What Berri, Brook and Schmidt are saying, in "The Wages of Wins," is, "look, if you can only cut your losses by 25.61% by knowing salary, then money can't be that important in buying wins." But that's wrong. What they should conclude is that "how important money is, combined with how often it's been used to buy wins," isn't that important.
And, really, if you look at the full results of the regression, it turns out that money IS important in buying wins, but that not too many teams took advantage of that fact in 2008-09.
The equation shows that every $1.6 million dollars in additional salary will buy you a win -- so if you want to go 61-21, it should only cost you $32 million more than the league-average payroll of $68.5 million.
That's pretty important, and so the low r-squared must be that not a lot of teams varied much in salary. If you look at the salary chart, there's a huge group bunched near the average: there are 18 teams between $62mm and $75mm, within $6.5 million of the average. Those teams are so close together that there's not much difference in their expected wins.
If you have to bet, and the random team you pick turns out to be the lowest-spending in the league, you'll reduce your estimate. You would have lost a lot of money guessing 41, so the information that you picked a low-spending team will cut your losses a lot. If it turns out be be one of the highest-spending in the league, same thing. But if it turns out to be one of the 18 teams in the mdidle, the salary information won't help you much. And why the r-squared is only about 25% -- for many of the teams in the sample, knowing the salary doesn't help you cut your losses much.
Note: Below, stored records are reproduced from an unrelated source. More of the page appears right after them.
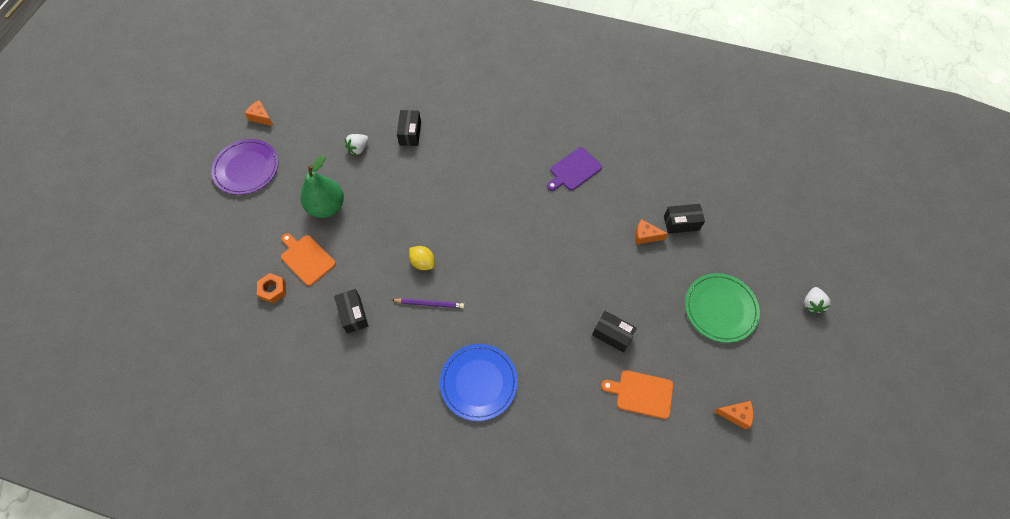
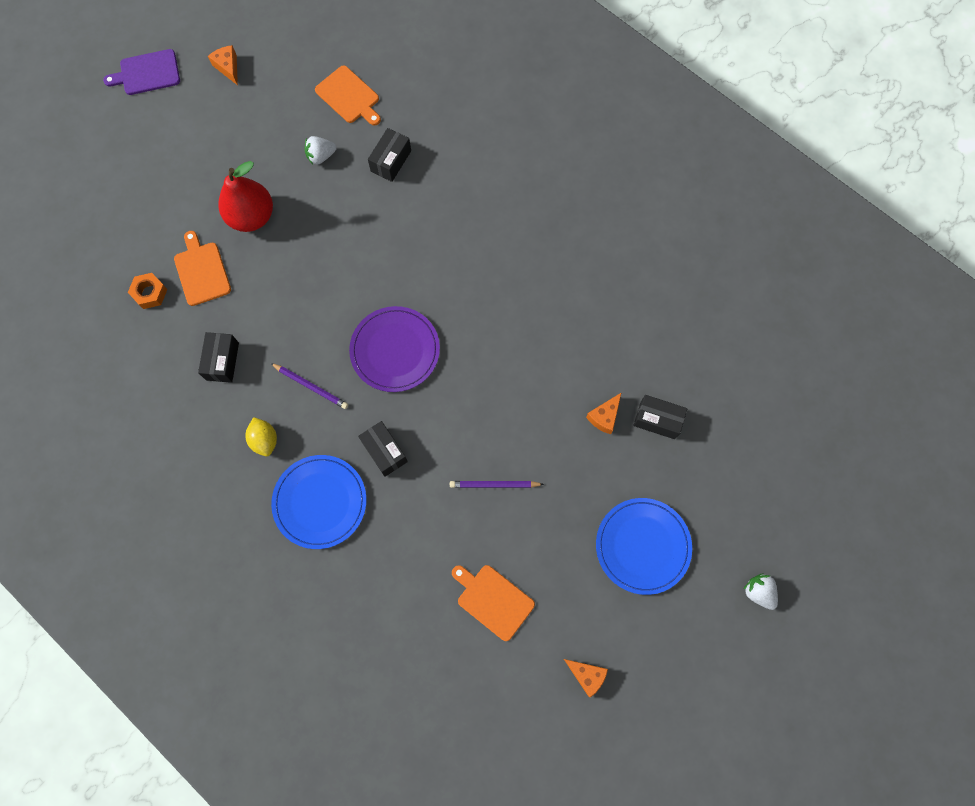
camera: 25 degrees right, 10 degrees up
(246, 168) = (183, 128): purple plate -> purple plate (395, 350)
(327, 207) = (251, 216): green pear -> red pear
(359, 104) = (349, 96): none -> orange cutting board
(423, 262) = (327, 333): yellow lemon -> yellow lemon (264, 440)
(574, 170) = (563, 294): purple cutting board -> purple cutting board (147, 73)
(597, 313) = (494, 484): none -> purple pencil
(612, 335) = (497, 517): black box -> black box (384, 451)
(645, 236) = (604, 417): orange cheese -> orange cheese turned 90 degrees counterclockwise
(720, 308) = (642, 546): green plate -> blue plate
(812, 304) = (758, 592): white strawberry -> white strawberry turned 105 degrees clockwise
What if we take out those 18 teams, and regress only on the remaining 12? Well, the regression equation stays almost the same -- $1.5 million per win instead of $1.6. But the r-squared increases to .4586. Why does the r-squared increase? Because salary is much more significant a factor for those 12 teams than for the ones in the middle. Before, knowing the salary might not do you much good for your estimate if it's one of the teams bunched in the middle. But, now, those teams are gone. Your random team is much more likely to be the Cavaliers or the Clippers, so knowing the salary is a much bigger help, and it lets you cut your betting losses by almost half.
One last summary:
1. The regression equation tells you how powerful the input is in affecting output -- is it a nuclear weapon, or a pea-shooter?
2. The r-squared tells you how powerful the input is, "multiplied by" how extensively the input was historically used. That is: a nuclear weapon used once might give you the same r-squared as a pea-shooter used a billion times.
So a low r-squared might mean
-- an input that doesn't have much effect on the output (e.g., shoe size probably doesn't affect lifespan much);
-- an input that has a big effect on output but doesn't happen much (e.g., suicide curtails 100% of lifespan but happens rarely); or
-- an input that doesn't affect output and also doesn't happen much. (e.g., fluorescent purple shoes' effect on lifespan).
In the case of the 2008-09 NBA, the regression equation shows that salary is a fairly powerful bomb. And the moderate r-squared shows that not every team uses it to its full potential.
Bottom line: salary can indeed very effectively buy wins. The r-squared is as small as it is because, in 2008-09, NBA teams differed only moderately in how they chose to vary their spending.